West Coast Editor

Encouraged by anecdotal reports that its approved tablet treatment for periodontal disease can work against rosacea, CollaGenex Pharmaceuticals Inc. said 210 patients with the inflammatory skin condition will be enrolled in a Phase III study with Periostat (doxycycline hyclate).

"After we launched the drug [about three and a half years ago], we began to hear these reports back from dentists that patients had remarkable improvements in their complexion," said Nancy Broadbent, vice president and chief financial officer of Newton, Pa.-based CollaGenex.

"Quite frankly, we didn't believe there was an association, but now we're really excited about it," she added.

Patients in the Phase III study will get four months of dosing with either Periostat or placebo. Primary endpoints include the number of facial lesions at the end of the study compared with baseline, and an assessment by the investigator of the patient's facial redness. The trial will be finished and the data analyzed by mid-2003, Broadbent estimated.

Rosacea afflicts more than 12 million people in the U.S., and there is no cure, although topical and systemic antibiotics - with their unpleasant side effects - often are used. Tetracycline, for example, is often used off-label for the condition, but brings with it gastrointestinal upset and photosensitivity.

Metronidazole also is used topically as a cream or gel, but "doctors don't see it as a cure-all, and they're crying out for a systemic medication that patients can take every day and maintain the clearness of their faces," Broadbent said.

The main symptom of rosacea is erythema, or skin redness, which can be worsened by spicy foods and alcohol and which often spreads across the nose, cheeks and forehead. Patients can develop spider veins, called telangiectasia, near the surface of the skin of the cheeks and nose, and may develop lesions as the disease advances.

CollaGenex believes Periostat may have benefit against moderate acne vulgaris, which has symptoms similar to rosacea.
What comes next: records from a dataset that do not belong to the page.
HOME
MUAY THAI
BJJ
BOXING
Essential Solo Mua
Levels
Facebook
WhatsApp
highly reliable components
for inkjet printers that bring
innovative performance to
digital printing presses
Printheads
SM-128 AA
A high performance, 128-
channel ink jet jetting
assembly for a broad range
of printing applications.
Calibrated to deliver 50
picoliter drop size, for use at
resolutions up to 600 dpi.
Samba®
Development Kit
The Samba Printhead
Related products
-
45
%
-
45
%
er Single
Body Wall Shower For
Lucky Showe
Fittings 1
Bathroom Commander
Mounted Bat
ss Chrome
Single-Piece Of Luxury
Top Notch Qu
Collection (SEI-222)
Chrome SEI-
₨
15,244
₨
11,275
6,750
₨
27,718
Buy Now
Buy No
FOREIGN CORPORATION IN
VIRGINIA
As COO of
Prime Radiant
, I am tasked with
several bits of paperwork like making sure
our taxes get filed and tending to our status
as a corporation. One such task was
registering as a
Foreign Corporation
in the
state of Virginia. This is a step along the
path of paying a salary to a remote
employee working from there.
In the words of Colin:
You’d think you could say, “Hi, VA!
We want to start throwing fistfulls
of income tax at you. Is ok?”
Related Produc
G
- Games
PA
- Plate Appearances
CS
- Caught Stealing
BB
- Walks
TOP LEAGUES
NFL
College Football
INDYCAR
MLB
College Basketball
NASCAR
Last year, the company ran a 40-patient trial in college students who showed a more than 50 percent reduction in acne lesions and blackheads.

"We called it a Phase II trial but we really did it as a pilot study," Broadbent said, and the company set up an advisory board afterward.

"Our CEO likes to tell the story that he had put the kibosh on them doing the acne trial because he was so convinced it wouldn't work, and they went ahead and did it anyway," she told BioWorld Today.

CollaGenex is going ahead with a Phase III trial in rosacea because the disease is similar to acne, but the need for a new drug is greater in rosacea.

"We've been conducting market research groups with dermatologists," Broadbent said. "A number of them have been prescribing [Periostat for rosacea] themselves, on their own. We're getting a lot of buzz out there."

If results are promising from the Phase III trial in rosacea, would the company go into Phase III trials in acne?

"It's too early to say, but the view currently is that we wouldn't need to," Broadbent said. "Many dermatologists may make the connection, and we can only fund so many trials."

Periostat also may be applicable to such disorders as meibomianitis (inflammation of the sebaceous glands of the eyelids) and cancer metastasis, and the company is exploring the possibility of treating those indications with Periostat, while looking into a series of other compounds known as IMPACS, or Inhibitors of Multiple Proteases and Cytokines.

The company's stock (NASDAQ:CGPI) closed Tuesday at $5.90, up 27 cents.